WHAT IS BEING ASKED
Using the records below, transcribe word for word the stretch from the line that contains "Table 3 represents" through the line that contains "5 Acknowledgement", both end lines included, and nothing else.
[Opening RECORDED DATA section]
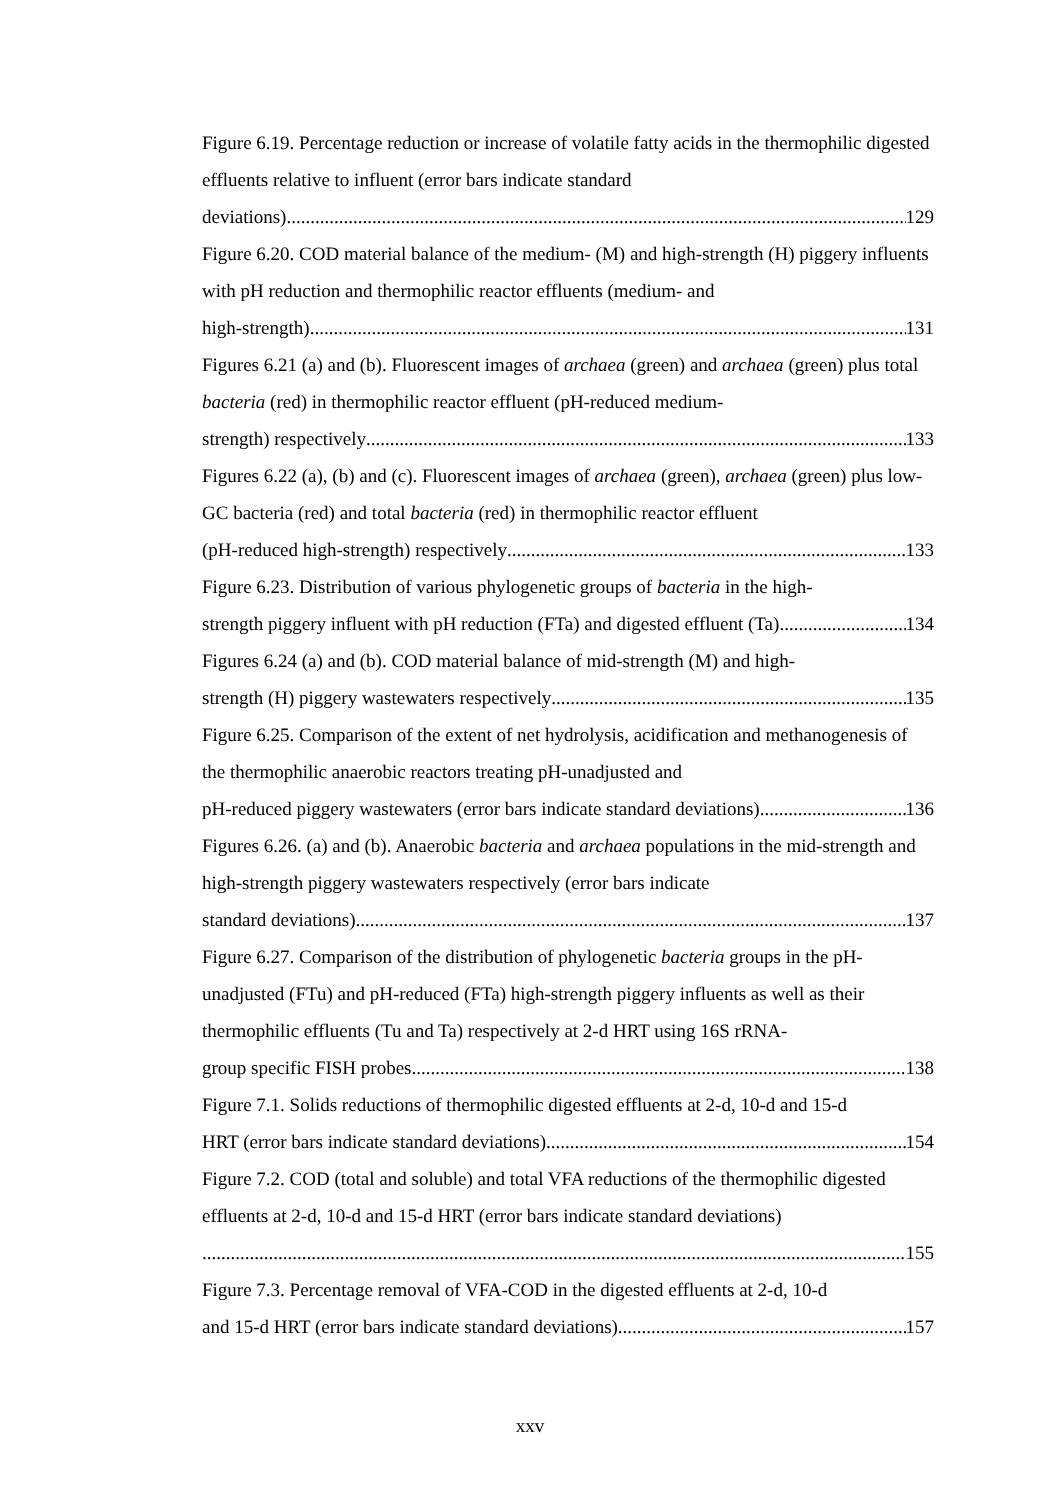Figure 6.19. Percentage reduction or increase of volatile fatty acids in the thermophilic digested effluents relative to influent (error bars indicate standard
deviations) 129
Figure 6.20. COD material balance of the medium- (M) and high-strength (H) piggery influents with pH reduction and thermophilic reactor effluents (medium- and
high-strength) 131
Figures 6.21 (a) and (b). Fluorescent images of archaea (green) and archaea (green) plus total bacteria (red) in thermophilic reactor effluent (pH-reduced medium-
strength) respectively 133
Figures 6.22 (a), (b) and (c). Fluorescent images of archaea (green), archaea (green) plus low-GC bacteria (red) and total bacteria (red) in thermophilic reactor effluent
(pH-reduced high-strength) respectively 133
Figure 6.23. Distribution of various phylogenetic groups of bacteria in the high-
strength piggery influent with pH reduction (FTa) and digested effluent (Ta) 134
Figures 6.24 (a) and (b). COD material balance of mid-strength (M) and high-
strength (H) piggery wastewaters respectively 135
Figure 6.25. Comparison of the extent of net hydrolysis, acidification and methanogenesis of the thermophilic anaerobic reactors treating pH-unadjusted and
pH-reduced piggery wastewaters (error bars indicate standard deviations) 136
Figures 6.26. (a) and (b). Anaerobic bacteria and archaea populations in the mid-strength and high-strength piggery wastewaters respectively (error bars indicate
standard deviations) 137
Figure 6.27. Comparison of the distribution of phylogenetic bacteria groups in the pH-unadjusted (FTu) and pH-reduced (FTa) high-strength piggery influents as well as their thermophilic effluents (Tu and Ta) respectively at 2-d HRT using 16S rRNA-
group specific FISH probes 138
Figure 7.1. Solids reductions of thermophilic digested effluents at 2-d, 10-d and 15-d
HRT (error bars indicate standard deviations) 154
Figure 7.2. COD (total and soluble) and total VFA reductions of the thermophilic digested effluents at 2-d, 10-d and 15-d HRT (error bars indicate standard deviations)
155
Figure 7.3. Percentage removal of VFA-COD in the digested effluents at 2-d, 10-d
and 15-d HRT (error bars indicate standard deviations) 157
xxv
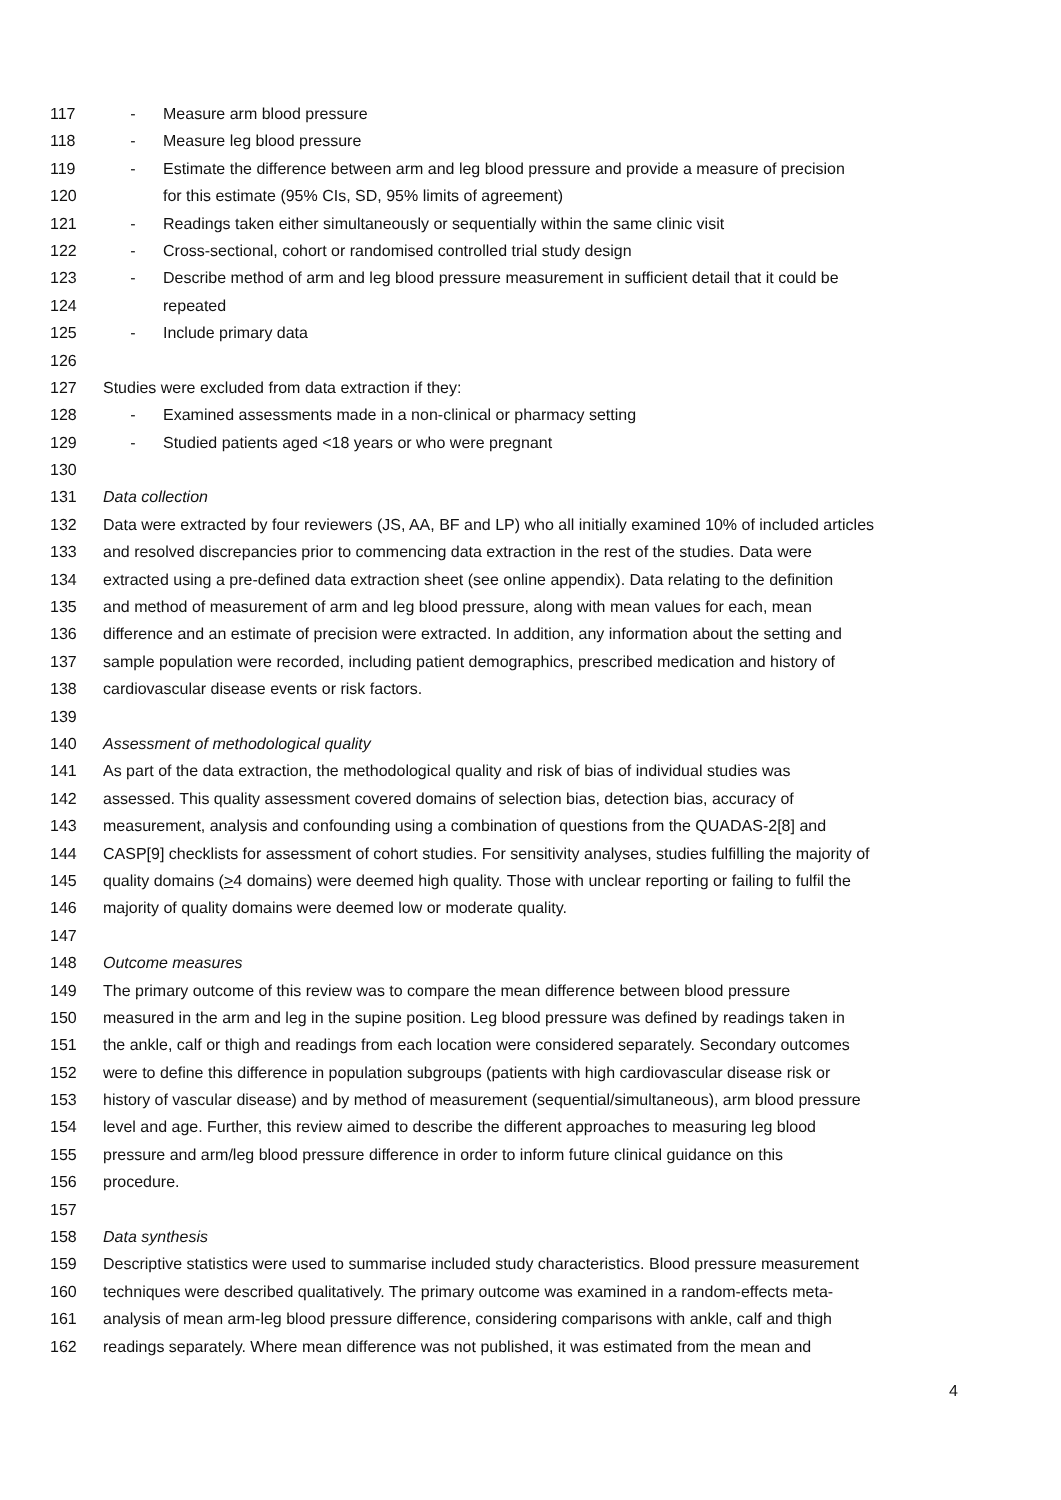117 - Measure arm blood pressure
118 - Measure leg blood pressure
119 - Estimate the difference between arm and leg blood pressure and provide a measure of precision
120 for this estimate (95% CIs, SD, 95% limits of agreement)
121 - Readings taken either simultaneously or sequentially within the same clinic visit
122 - Cross-sectional, cohort or randomised controlled trial study design
123 - Describe method of arm and leg blood pressure measurement in sufficient detail that it could be
124 repeated
125 - Include primary data
126
127 Studies were excluded from data extraction if they:
128 - Examined assessments made in a non-clinical or pharmacy setting
129 - Studied patients aged <18 years or who were pregnant
130
131 Data collection
132 Data were extracted by four reviewers (JS, AA, BF and LP) who all initially examined 10% of included articles
133 and resolved discrepancies prior to commencing data extraction in the rest of the studies. Data were
134 extracted using a pre-defined data extraction sheet (see online appendix). Data relating to the definition
135 and method of measurement of arm and leg blood pressure, along with mean values for each, mean
136 difference and an estimate of precision were extracted. In addition, any information about the setting and
137 sample population were recorded, including patient demographics, prescribed medication and history of
138 cardiovascular disease events or risk factors.
139
140 Assessment of methodological quality
141 As part of the data extraction, the methodological quality and risk of bias of individual studies was
142 assessed. This quality assessment covered domains of selection bias, detection bias, accuracy of
143 measurement, analysis and confounding using a combination of questions from the QUADAS-2[8] and
144 CASP[9] checklists for assessment of cohort studies. For sensitivity analyses, studies fulfilling the majority of
145 quality domains (>4 domains) were deemed high quality. Those with unclear reporting or failing to fulfil the
146 majority of quality domains were deemed low or moderate quality.
147
148 Outcome measures
149 The primary outcome of this review was to compare the mean difference between blood pressure
150 measured in the arm and leg in the supine position. Leg blood pressure was defined by readings taken in
151 the ankle, calf or thigh and readings from each location were considered separately. Secondary outcomes
152 were to define this difference in population subgroups (patients with high cardiovascular disease risk or
153 history of vascular disease) and by method of measurement (sequential/simultaneous), arm blood pressure
154 level and age. Further, this review aimed to describe the different approaches to measuring leg blood
155 pressure and arm/leg blood pressure difference in order to inform future clinical guidance on this
156 procedure.
157
158 Data synthesis
159 Descriptive statistics were used to summarise included study characteristics. Blood pressure measurement
160 techniques were described qualitatively. The primary outcome was examined in a random-effects meta-
161 analysis of mean arm-leg blood pressure difference, considering comparisons with ankle, calf and thigh
162 readings separately. Where mean difference was not published, it was estimated from the mean and
4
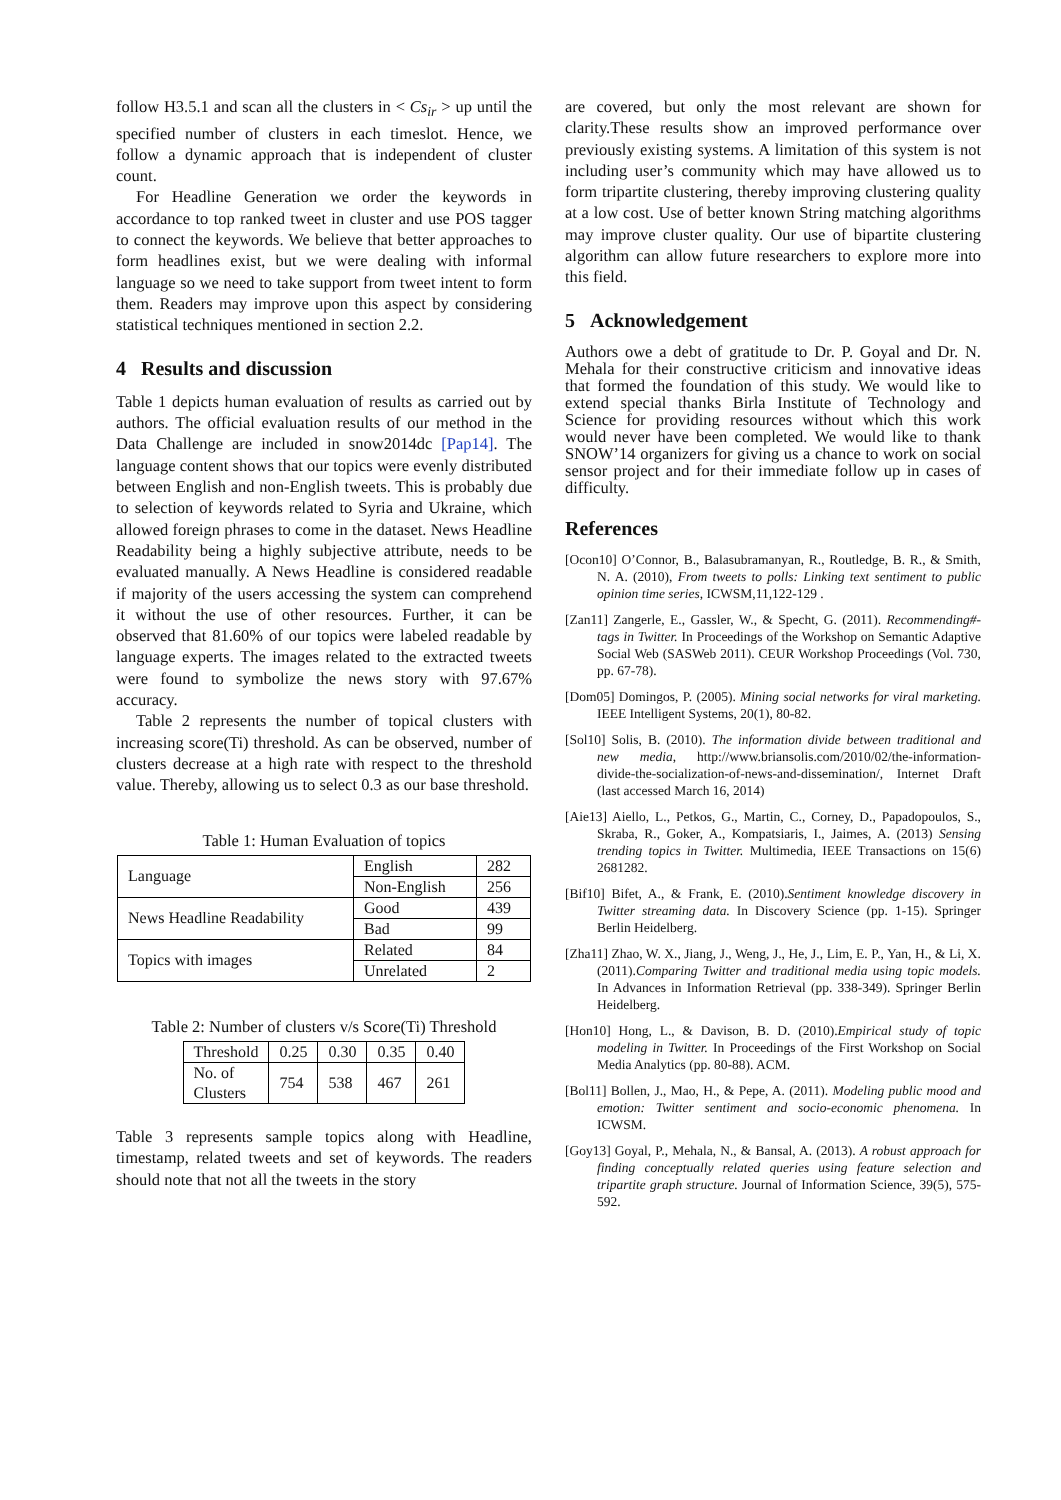follow H3.5.1 and scan all the clusters in < Cs<sub>ir</sub> > up until the specified number of clusters in each timeslot. Hence, we follow a dynamic approach that is independent of cluster count.
For Headline Generation we order the keywords in accordance to top ranked tweet in cluster and use POS tagger to connect the keywords. We believe that better approaches to form headlines exist, but we were dealing with informal language so we need to take support from tweet intent to form them. Readers may improve upon this aspect by considering statistical techniques mentioned in section 2.2.
4 Results and discussion
Table 1 depicts human evaluation of results as carried out by authors. The official evaluation results of our method in the Data Challenge are included in snow2014dc [Pap14]. The language content shows that our topics were evenly distributed between English and non-English tweets. This is probably due to selection of keywords related to Syria and Ukraine, which allowed foreign phrases to come in the dataset. News Headline Readability being a highly subjective attribute, needs to be evaluated manually. A News Headline is considered readable if majority of the users accessing the system can comprehend it without the use of other resources. Further, it can be observed that 81.60% of our topics were labeled readable by language experts. The images related to the extracted tweets were found to symbolize the news story with 97.67% accuracy.
Table 2 represents the number of topical clusters with increasing score(Ti) threshold. As can be observed, number of clusters decrease at a high rate with respect to the threshold value. Thereby, allowing us to select 0.3 as our base threshold.
Table 1: Human Evaluation of topics
| Language | English | 282 |
| | Non-English | 256 |
| News Headline Readability | Good | 439 |
| | Bad | 99 |
| Topics with images | Related | 84 |
| | Unrelated | 2 |
Table 2: Number of clusters v/s Score(Ti) Threshold
| Threshold | 0.25 | 0.30 | 0.35 | 0.40 |
| No. of Clusters | 754 | 538 | 467 | 261 |
Table 3 represents sample topics along with Headline, timestamp, related tweets and set of keywords. The readers should note that not all the tweets in the story
are covered, but only the most relevant are shown for clarity.These results show an improved performance over previously existing systems. A limitation of this system is not including user’s community which may have allowed us to form tripartite clustering, thereby improving clustering quality at a low cost. Use of better known String matching algorithms may improve cluster quality. Our use of bipartite clustering algorithm can allow future researchers to explore more into this field.
5 Acknowledgement
Authors owe a debt of gratitude to Dr. P. Goyal and Dr. N. Mehala for their constructive criticism and innovative ideas that formed the foundation of this study. We would like to extend special thanks Birla Institute of Technology and Science for providing resources without which this work would never have been completed. We would like to thank SNOW’14 organizers for giving us a chance to work on social sensor project and for their immediate follow up in cases of difficulty.
References
[Ocon10] O’Connor, B., Balasubramanyan, R., Routledge, B. R., & Smith, N. A. (2010), From tweets to polls: Linking text sentiment to public opinion time series, ICWSM,11,122-129 .
[Zan11] Zangerle, E., Gassler, W., & Specht, G. (2011). Recommending#-tags in Twitter. In Proceedings of the Workshop on Semantic Adaptive Social Web (SASWeb 2011). CEUR Workshop Proceedings (Vol. 730, pp. 67-78).
[Dom05] Domingos, P. (2005). Mining social networks for viral marketing. IEEE Intelligent Systems, 20(1), 80-82.
[Sol10] Solis, B. (2010). The information divide between traditional and new media, http://www.briansolis.com/2010/02/the-information-divide-the-socialization-of-news-and-dissemination/, Internet Draft (last accessed March 16, 2014)
[Aie13] Aiello, L., Petkos, G., Martin, C., Corney, D., Papadopoulos, S., Skraba, R., Goker, A., Kompatsiaris, I., Jaimes, A. (2013) Sensing trending topics in Twitter. Multimedia, IEEE Transactions on 15(6) 2681282.
[Bif10] Bifet, A., & Frank, E. (2010).Sentiment knowledge discovery in Twitter streaming data. In Discovery Science (pp. 1-15). Springer Berlin Heidelberg.
[Zha11] Zhao, W. X., Jiang, J., Weng, J., He, J., Lim, E. P., Yan, H., & Li, X. (2011).Comparing Twitter and traditional media using topic models. In Advances in Information Retrieval (pp. 338-349). Springer Berlin Heidelberg.
[Hon10] Hong, L., & Davison, B. D. (2010).Empirical study of topic modeling in Twitter. In Proceedings of the First Workshop on Social Media Analytics (pp. 80-88). ACM.
[Bol11] Bollen, J., Mao, H., & Pepe, A. (2011). Modeling public mood and emotion: Twitter sentiment and socio-economic phenomena. In ICWSM.
[Goy13] Goyal, P., Mehala, N., & Bansal, A. (2013). A robust approach for finding conceptually related queries using feature selection and tripartite graph structure. Journal of Information Science, 39(5), 575-592.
[Closing RECORDED DATA section]
EXPECTED ANSWER
Table 3 represents sample topics along with Headline, timestamp, related tweets and set of keywords. The readers should note that not all the tweets in the story
are covered, but only the most relevant are shown for clarity.These results show an improved performance over previously existing systems. A limitation of this system is not including user’s community which may have allowed us to form tripartite clustering, thereby improving clustering quality at a low cost. Use of better known String matching algorithms may improve cluster quality. Our use of bipartite clustering algorithm can allow future researchers to explore more into this field.
5 Acknowledgement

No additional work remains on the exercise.